**WORK REQUIRED:**
Rewrite the material below with every "pixels" changed to "px" and nothing else altered. Leave the pictures out of your version.

(begin)

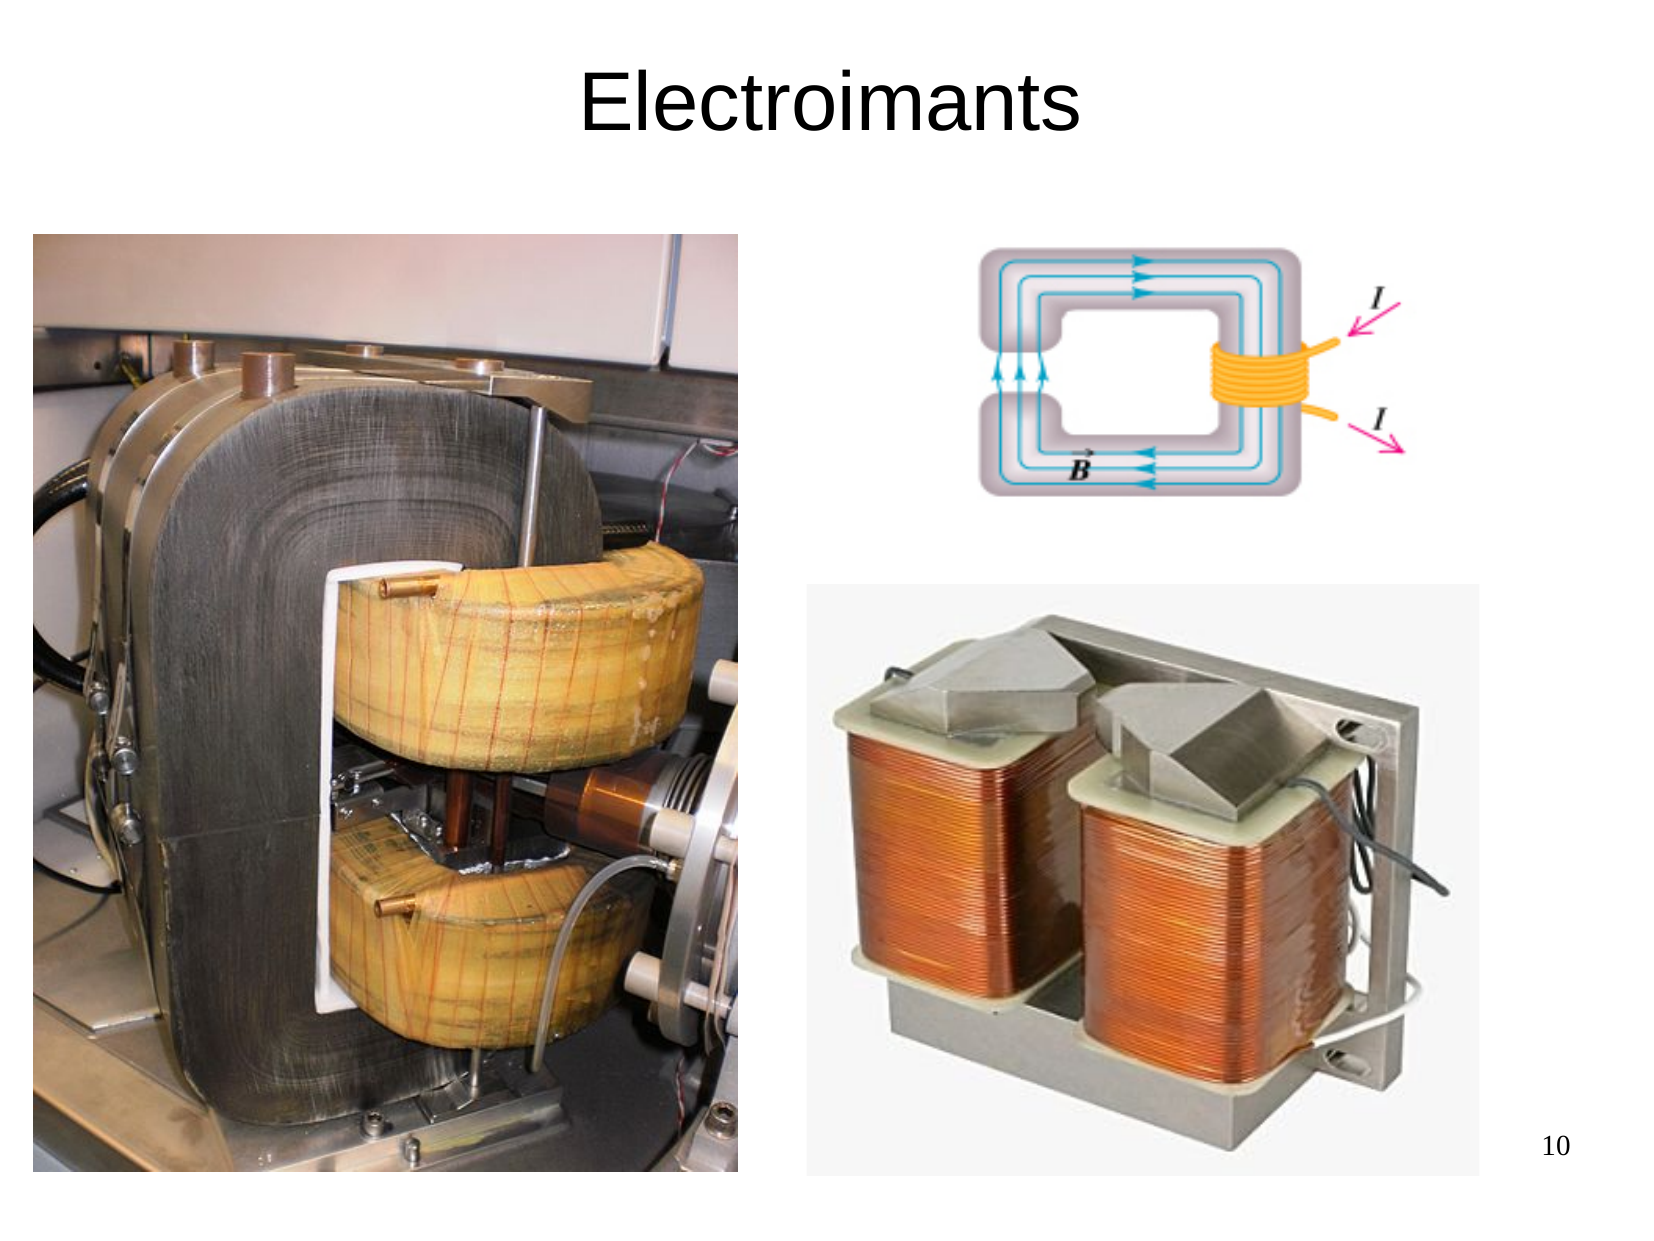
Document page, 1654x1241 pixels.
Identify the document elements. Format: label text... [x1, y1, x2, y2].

picture [806, 584, 1480, 1176]
text_box Electroimants [563, 47, 1110, 156]
picture [33, 234, 738, 1172]
picture [947, 217, 1435, 520]
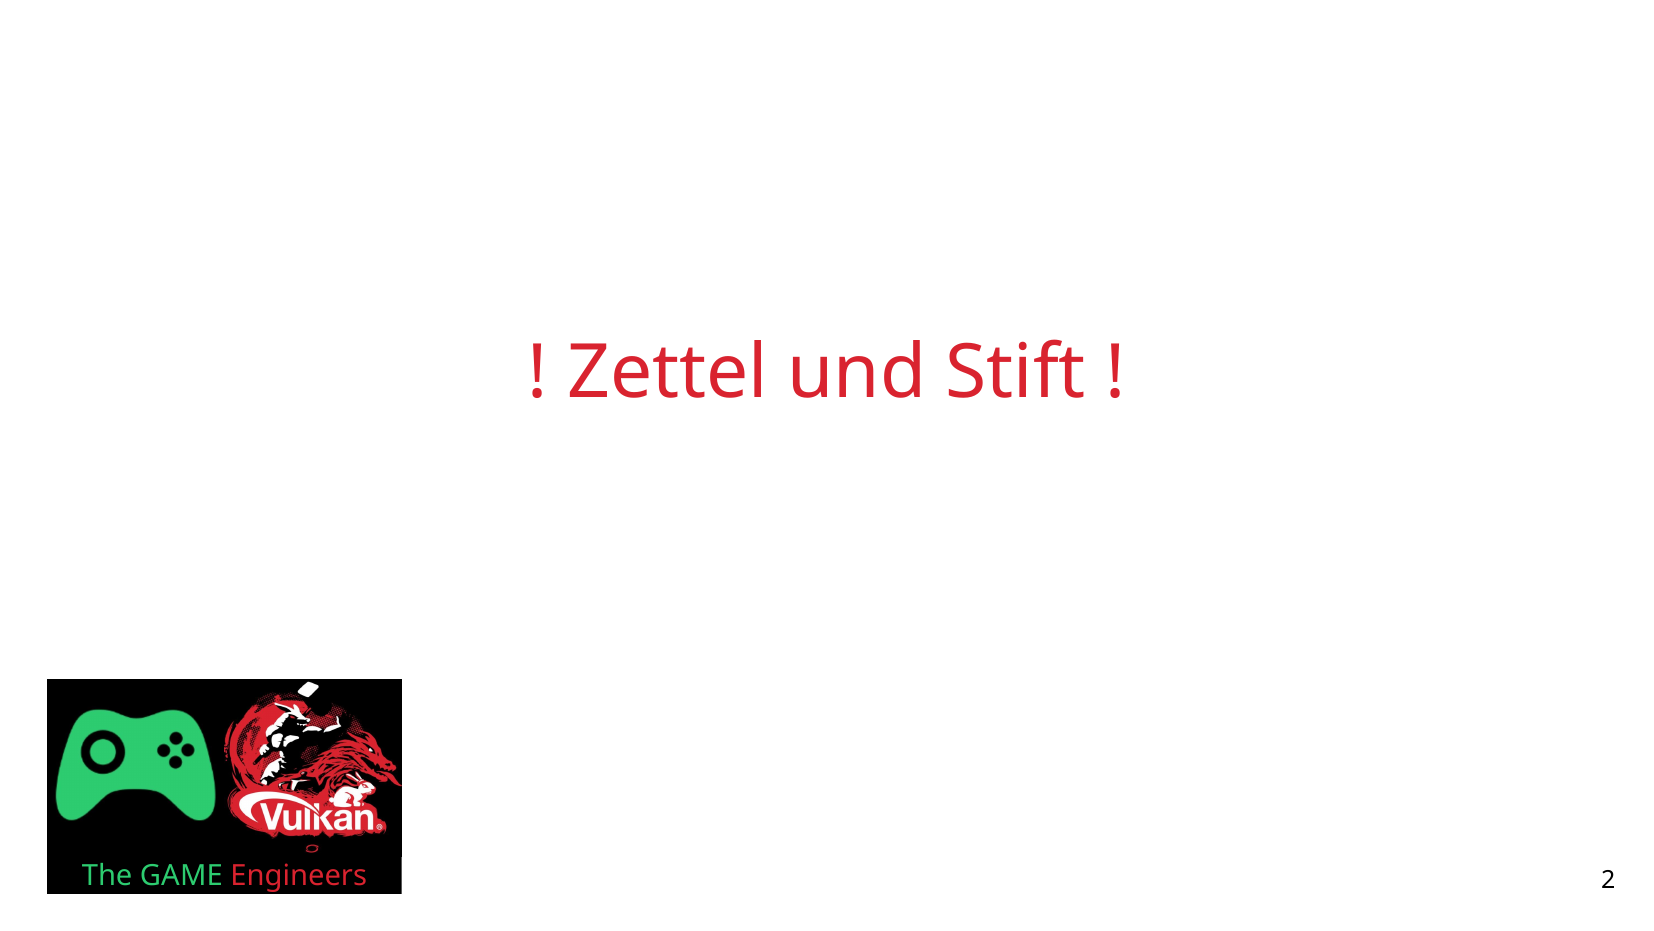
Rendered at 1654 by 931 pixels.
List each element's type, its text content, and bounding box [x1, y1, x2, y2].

(end)

**FULL ANSWER:**
Document page, 1654x1241 px.
Identify the document elements. Format: label text... [x1, y1, x2, y2].

picture [806, 584, 1480, 1176]
text_box Electroimants [563, 47, 1110, 156]
picture [33, 234, 738, 1172]
picture [947, 217, 1435, 520]
Rendered at 1654 by 931 px.
List each element's type, its text content, and bounding box [x1, y1, x2, y2].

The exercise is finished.